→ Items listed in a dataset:
---*---
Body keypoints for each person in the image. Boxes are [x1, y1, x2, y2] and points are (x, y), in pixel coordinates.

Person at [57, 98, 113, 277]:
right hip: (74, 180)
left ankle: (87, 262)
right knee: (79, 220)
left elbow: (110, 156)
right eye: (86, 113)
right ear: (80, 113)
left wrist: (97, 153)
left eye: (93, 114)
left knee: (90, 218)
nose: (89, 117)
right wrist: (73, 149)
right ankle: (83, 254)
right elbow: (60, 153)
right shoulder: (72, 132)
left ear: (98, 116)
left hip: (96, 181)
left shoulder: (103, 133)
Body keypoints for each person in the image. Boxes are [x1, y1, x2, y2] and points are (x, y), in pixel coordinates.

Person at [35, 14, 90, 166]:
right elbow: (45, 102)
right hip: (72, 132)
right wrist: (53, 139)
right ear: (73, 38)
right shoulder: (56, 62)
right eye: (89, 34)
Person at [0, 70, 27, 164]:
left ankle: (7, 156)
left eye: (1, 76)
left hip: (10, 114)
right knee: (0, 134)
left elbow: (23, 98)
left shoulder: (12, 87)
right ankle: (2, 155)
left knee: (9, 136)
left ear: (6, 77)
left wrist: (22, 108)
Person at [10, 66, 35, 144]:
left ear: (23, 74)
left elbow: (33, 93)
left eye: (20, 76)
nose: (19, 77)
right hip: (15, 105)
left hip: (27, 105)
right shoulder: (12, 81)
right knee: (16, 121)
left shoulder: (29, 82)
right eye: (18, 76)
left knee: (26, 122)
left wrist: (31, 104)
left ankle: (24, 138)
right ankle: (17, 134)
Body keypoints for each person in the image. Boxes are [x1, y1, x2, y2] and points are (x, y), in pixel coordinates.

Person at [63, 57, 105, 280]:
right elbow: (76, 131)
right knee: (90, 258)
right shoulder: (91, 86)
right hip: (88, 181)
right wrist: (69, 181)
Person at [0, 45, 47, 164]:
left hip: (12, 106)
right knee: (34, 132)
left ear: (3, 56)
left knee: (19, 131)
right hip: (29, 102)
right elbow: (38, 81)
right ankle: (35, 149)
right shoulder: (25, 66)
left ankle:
---*---
→ GOAL OF THE EXERCISE:
What's needed is every entry, returned word for word.

→ RESULT:
Body keypoints for each person in the image. Boxes are [x1, y1, x2, y2] and points are (x, y), in pixel coordinates.

Person at [57, 98, 113, 277]:
right hip: (74, 180)
left ankle: (87, 262)
right knee: (79, 220)
left elbow: (110, 156)
right eye: (86, 113)
right ear: (80, 113)
left wrist: (97, 153)
left eye: (93, 114)
left knee: (90, 218)
nose: (89, 117)
right wrist: (73, 149)
right ankle: (83, 254)
right elbow: (60, 153)
right shoulder: (72, 132)
left ear: (98, 116)
left hip: (96, 181)
left shoulder: (103, 133)
Body keypoints for each person in the image. Boxes are [x1, y1, x2, y2] and points are (x, y), in pixel coordinates.

Person at [35, 14, 90, 166]:
right elbow: (45, 102)
right hip: (72, 132)
right wrist: (53, 139)
right ear: (73, 38)
right shoulder: (56, 62)
right eye: (89, 34)
Person at [0, 70, 27, 164]:
left ankle: (7, 156)
left eye: (1, 76)
left hip: (10, 114)
right knee: (0, 134)
left elbow: (23, 98)
left shoulder: (12, 87)
right ankle: (2, 155)
left knee: (9, 136)
left ear: (6, 77)
left wrist: (22, 108)
Person at [10, 66, 35, 144]:
left ear: (23, 74)
left elbow: (33, 93)
left eye: (20, 76)
nose: (19, 77)
right hip: (15, 105)
left hip: (27, 105)
right shoulder: (12, 81)
right knee: (16, 121)
left shoulder: (29, 82)
right eye: (18, 76)
left knee: (26, 122)
left wrist: (31, 104)
left ankle: (24, 138)
right ankle: (17, 134)
Body keypoints for each person in the image. Boxes are [x1, y1, x2, y2] and points are (x, y), in pixel coordinates.

Person at [63, 57, 105, 280]:
right elbow: (76, 131)
right knee: (90, 258)
right shoulder: (91, 86)
right hip: (88, 181)
right wrist: (69, 181)
Person at [0, 45, 47, 164]:
left hip: (12, 106)
right knee: (34, 132)
left ear: (3, 56)
left knee: (19, 131)
right hip: (29, 102)
right elbow: (38, 81)
right ankle: (35, 149)
right shoulder: (25, 66)
left ankle:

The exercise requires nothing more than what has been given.